--- Texte choisi ---
Une fois l'humidité évaporée du bitume, nous pouvons lâcher la bride à l'instinct animal du Monstre transalpin et ses 160 chevaux. Le twin se montre particulièrement démonstratif au-delà de 5.500 tours. Gras et ample, son couple important tracte avec vigueur l'équipage en sortie de courbe, catapultant l'équipage avec véhémence. Rugissant alors, le bloc fait déferler les canassons jusqu'à sa crête de puissance, sans temps mort. Particulièrement accordées, ces caractéristiques moteur dynamisent nettement les performances du roadster. Mais sans violence, presque naturellement. Sur l'angle, on apprécie la justesse de la commande Ride by Wire. Précise, elle permet de conserver les gaz au niveau souhaité et se montre parfaitement progressive dans sa rotation. Les années semblent avoir lissé quelque peu le caractère volcanique de l'Italienne, facilitant sa prise en main. De même, les assistances électroniques, ABS et DTC, achèvent de museler la bête. On gagne en efficacité ce que l'on perd, un peu, en personnalité.
Désormais bien plus souple depuis les versions 2013, l'embrayage à glissement limité facilite le passage de vitesse. Néanmoins, l'absence de shifter est regrettable sur ce modèle à vocation sportive. L'indicateur de rapport engagé est appréciable, mais sa présence grevée par la lisibilité perfectible de l'écran. Manquant parfois de précision, la sélection se montre assez douce et rapide. En revanche, on peut gaver la boite de rapports lors des décélérations sans que celle-ci n'en fasse une indigestion. L'important frein moteur participe grandement à l'efficacité et au plaisir de rouler la méchante Italienne.
--- Entrées sources ---
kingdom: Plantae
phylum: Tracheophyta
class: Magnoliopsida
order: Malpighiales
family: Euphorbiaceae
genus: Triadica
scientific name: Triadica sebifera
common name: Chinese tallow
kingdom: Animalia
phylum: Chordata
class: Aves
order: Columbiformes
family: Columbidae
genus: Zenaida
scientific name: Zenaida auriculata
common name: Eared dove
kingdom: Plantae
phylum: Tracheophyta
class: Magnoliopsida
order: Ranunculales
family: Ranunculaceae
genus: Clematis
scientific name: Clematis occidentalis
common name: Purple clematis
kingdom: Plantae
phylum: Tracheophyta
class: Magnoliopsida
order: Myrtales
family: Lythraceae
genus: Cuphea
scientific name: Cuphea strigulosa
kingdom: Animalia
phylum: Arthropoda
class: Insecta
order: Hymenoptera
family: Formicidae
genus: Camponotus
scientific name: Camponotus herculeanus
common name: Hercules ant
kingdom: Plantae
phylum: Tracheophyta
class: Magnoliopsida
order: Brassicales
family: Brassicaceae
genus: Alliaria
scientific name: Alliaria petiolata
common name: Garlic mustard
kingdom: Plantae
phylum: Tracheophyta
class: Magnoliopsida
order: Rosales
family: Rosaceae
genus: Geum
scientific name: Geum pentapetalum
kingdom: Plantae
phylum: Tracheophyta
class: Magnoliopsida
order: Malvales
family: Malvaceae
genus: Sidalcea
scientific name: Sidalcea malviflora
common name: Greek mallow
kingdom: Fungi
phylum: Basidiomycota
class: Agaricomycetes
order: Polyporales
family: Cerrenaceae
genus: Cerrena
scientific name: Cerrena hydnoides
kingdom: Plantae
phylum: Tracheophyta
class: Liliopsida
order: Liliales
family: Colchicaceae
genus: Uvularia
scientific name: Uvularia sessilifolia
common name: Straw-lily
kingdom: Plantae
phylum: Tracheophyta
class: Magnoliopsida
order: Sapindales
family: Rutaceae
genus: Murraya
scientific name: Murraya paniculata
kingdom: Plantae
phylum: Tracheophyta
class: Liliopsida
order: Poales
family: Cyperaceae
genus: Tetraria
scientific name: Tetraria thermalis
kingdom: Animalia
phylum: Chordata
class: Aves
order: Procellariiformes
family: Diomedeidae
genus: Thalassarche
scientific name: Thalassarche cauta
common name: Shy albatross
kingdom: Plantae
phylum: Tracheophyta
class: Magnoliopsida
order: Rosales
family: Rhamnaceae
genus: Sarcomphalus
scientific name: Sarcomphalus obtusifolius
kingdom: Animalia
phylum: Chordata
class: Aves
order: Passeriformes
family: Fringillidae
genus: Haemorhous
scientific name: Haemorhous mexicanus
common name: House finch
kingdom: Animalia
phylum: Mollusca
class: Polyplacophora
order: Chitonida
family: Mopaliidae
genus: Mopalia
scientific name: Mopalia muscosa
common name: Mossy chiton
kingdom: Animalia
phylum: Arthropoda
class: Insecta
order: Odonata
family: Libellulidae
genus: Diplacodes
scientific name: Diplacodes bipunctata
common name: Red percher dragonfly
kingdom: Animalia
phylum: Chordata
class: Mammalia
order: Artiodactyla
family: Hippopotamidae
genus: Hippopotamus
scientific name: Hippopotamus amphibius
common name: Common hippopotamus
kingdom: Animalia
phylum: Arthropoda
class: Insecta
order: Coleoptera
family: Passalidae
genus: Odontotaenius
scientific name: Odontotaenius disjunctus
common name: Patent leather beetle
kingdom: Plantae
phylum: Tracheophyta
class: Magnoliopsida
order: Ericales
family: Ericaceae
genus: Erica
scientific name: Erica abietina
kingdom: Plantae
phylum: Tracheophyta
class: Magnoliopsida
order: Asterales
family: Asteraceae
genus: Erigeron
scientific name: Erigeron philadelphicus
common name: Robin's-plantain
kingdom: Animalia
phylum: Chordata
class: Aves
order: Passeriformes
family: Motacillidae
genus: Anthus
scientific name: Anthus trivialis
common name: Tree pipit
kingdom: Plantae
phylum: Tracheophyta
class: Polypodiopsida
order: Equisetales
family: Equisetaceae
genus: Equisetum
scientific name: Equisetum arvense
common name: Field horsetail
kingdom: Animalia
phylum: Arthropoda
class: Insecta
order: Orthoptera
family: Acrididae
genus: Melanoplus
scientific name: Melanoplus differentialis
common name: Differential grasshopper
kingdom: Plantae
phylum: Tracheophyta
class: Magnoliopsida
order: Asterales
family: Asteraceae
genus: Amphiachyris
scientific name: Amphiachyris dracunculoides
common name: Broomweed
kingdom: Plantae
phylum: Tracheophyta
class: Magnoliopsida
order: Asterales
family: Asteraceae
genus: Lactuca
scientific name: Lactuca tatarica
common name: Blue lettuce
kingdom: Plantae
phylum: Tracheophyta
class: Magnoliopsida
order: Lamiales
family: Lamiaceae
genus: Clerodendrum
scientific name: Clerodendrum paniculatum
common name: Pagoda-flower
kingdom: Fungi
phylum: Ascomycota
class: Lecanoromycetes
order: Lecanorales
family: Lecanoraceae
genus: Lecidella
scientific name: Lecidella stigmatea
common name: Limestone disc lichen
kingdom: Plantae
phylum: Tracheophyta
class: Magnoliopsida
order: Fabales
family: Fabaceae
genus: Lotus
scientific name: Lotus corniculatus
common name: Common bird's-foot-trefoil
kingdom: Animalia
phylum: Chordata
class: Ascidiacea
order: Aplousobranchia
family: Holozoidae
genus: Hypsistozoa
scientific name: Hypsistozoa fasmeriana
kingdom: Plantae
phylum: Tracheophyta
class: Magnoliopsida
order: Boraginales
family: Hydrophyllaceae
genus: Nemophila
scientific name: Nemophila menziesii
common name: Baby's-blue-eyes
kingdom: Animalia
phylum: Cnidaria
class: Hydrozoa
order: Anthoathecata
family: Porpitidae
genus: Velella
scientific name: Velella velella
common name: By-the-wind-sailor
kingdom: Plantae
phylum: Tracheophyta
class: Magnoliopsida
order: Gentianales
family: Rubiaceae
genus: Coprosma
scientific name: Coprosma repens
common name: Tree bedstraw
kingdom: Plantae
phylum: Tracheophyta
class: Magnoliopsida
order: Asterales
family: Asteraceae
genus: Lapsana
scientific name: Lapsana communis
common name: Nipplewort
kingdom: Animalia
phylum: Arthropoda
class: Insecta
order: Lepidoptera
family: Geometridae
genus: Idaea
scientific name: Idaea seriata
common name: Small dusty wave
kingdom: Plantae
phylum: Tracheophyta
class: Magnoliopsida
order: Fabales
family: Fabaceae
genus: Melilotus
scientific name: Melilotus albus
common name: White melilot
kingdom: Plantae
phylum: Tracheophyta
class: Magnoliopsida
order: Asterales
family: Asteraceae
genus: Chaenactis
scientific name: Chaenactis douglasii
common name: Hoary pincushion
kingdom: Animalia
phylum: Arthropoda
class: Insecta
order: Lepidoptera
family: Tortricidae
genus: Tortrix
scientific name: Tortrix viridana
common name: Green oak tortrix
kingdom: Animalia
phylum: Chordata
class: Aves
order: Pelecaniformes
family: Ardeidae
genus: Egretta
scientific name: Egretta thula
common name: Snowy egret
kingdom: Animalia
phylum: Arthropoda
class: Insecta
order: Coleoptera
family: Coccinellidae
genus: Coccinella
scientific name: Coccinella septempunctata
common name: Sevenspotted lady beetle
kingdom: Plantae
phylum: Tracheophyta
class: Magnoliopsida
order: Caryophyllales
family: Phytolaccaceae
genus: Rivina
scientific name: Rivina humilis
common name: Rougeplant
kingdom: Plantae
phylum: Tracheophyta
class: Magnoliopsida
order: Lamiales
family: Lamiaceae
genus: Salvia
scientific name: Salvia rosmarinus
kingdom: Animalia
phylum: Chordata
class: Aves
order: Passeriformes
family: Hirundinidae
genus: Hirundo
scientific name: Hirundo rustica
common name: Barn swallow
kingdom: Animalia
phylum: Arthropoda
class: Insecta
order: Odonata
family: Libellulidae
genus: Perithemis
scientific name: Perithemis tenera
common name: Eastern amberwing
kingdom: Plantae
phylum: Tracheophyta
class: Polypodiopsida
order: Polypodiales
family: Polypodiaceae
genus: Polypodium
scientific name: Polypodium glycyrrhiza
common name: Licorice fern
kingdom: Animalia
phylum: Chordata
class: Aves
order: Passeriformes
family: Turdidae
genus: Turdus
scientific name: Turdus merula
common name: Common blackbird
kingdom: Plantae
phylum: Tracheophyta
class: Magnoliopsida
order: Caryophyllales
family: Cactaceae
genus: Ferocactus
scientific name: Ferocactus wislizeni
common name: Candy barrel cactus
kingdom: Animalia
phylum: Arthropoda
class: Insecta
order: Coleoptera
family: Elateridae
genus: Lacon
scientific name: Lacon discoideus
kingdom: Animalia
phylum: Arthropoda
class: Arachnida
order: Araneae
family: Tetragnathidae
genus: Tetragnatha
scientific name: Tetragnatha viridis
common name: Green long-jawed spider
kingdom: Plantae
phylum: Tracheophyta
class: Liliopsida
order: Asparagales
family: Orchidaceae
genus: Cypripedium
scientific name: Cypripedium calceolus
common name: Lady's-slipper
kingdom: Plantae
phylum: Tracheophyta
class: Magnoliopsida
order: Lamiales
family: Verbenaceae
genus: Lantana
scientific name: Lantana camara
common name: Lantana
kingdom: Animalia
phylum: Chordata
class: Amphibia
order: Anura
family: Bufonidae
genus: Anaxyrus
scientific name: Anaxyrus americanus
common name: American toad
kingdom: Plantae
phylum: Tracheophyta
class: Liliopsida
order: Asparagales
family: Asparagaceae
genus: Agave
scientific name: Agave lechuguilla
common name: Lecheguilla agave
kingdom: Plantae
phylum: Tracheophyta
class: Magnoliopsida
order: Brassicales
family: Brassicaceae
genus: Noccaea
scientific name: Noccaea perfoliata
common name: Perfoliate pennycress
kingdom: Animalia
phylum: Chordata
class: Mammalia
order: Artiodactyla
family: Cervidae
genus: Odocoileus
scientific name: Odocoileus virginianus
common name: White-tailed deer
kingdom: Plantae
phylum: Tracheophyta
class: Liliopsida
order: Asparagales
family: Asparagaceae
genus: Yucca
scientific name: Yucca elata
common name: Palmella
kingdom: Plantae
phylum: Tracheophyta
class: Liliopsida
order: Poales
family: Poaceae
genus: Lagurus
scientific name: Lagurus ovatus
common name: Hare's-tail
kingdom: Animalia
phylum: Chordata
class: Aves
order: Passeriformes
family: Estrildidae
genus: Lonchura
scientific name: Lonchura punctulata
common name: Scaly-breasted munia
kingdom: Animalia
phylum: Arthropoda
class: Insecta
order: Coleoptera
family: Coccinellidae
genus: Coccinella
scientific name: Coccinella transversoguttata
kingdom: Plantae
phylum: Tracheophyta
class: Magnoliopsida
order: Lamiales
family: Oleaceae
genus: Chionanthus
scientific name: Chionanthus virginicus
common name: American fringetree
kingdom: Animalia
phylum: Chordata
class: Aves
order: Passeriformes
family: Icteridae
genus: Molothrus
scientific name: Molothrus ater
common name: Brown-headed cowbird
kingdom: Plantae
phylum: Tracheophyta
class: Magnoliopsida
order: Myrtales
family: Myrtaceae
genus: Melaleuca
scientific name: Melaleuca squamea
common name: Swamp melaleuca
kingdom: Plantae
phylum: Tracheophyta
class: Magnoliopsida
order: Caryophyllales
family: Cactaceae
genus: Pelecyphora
---
__Consignes__:
1. Extrayez du texte choisi le passage allant de « Désormais bien plus » jusqu'à « la méchante Italienne. ».
2. Dans les entrées, recopiez tel quel le passage qui va de la ligne contenant « common name: Swamp melaleuca » jusqu'à la fin des entrées, bornes comprises.

__Liste des réponses__:
1.
Désormais bien plus souple depuis les versions 2013, l'embrayage à glissement limité facilite le passage de vitesse. Néanmoins, l'absence de shifter est regrettable sur ce modèle à vocation sportive. L'indicateur de rapport engagé est appréciable, mais sa présence grevée par la lisibilité perfectible de l'écran. Manquant parfois de précision, la sélection se montre assez douce et rapide. En revanche, on peut gaver la boite de rapports lors des décélérations sans que celle-ci n'en fasse une indigestion. L'important frein moteur participe grandement à l'efficacité et au plaisir de rouler la méchante Italienne.

2.
common name: Swamp melaleuca
kingdom: Plantae
phylum: Tracheophyta
class: Magnoliopsida
order: Caryophyllales
family: Cactaceae
genus: Pelecyphora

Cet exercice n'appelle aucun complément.